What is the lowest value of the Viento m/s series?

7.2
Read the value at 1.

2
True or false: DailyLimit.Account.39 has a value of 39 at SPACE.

......

WHAT THE TASK REQUIRES ▸ Quote all of the material above word for word, line by line.

SOLUTION ▸
What is the lowest value of the Viento m/s series?

7.2
Read the value at 1.

2
True or false: DailyLimit.Account.39 has a value of 39 at SPACE.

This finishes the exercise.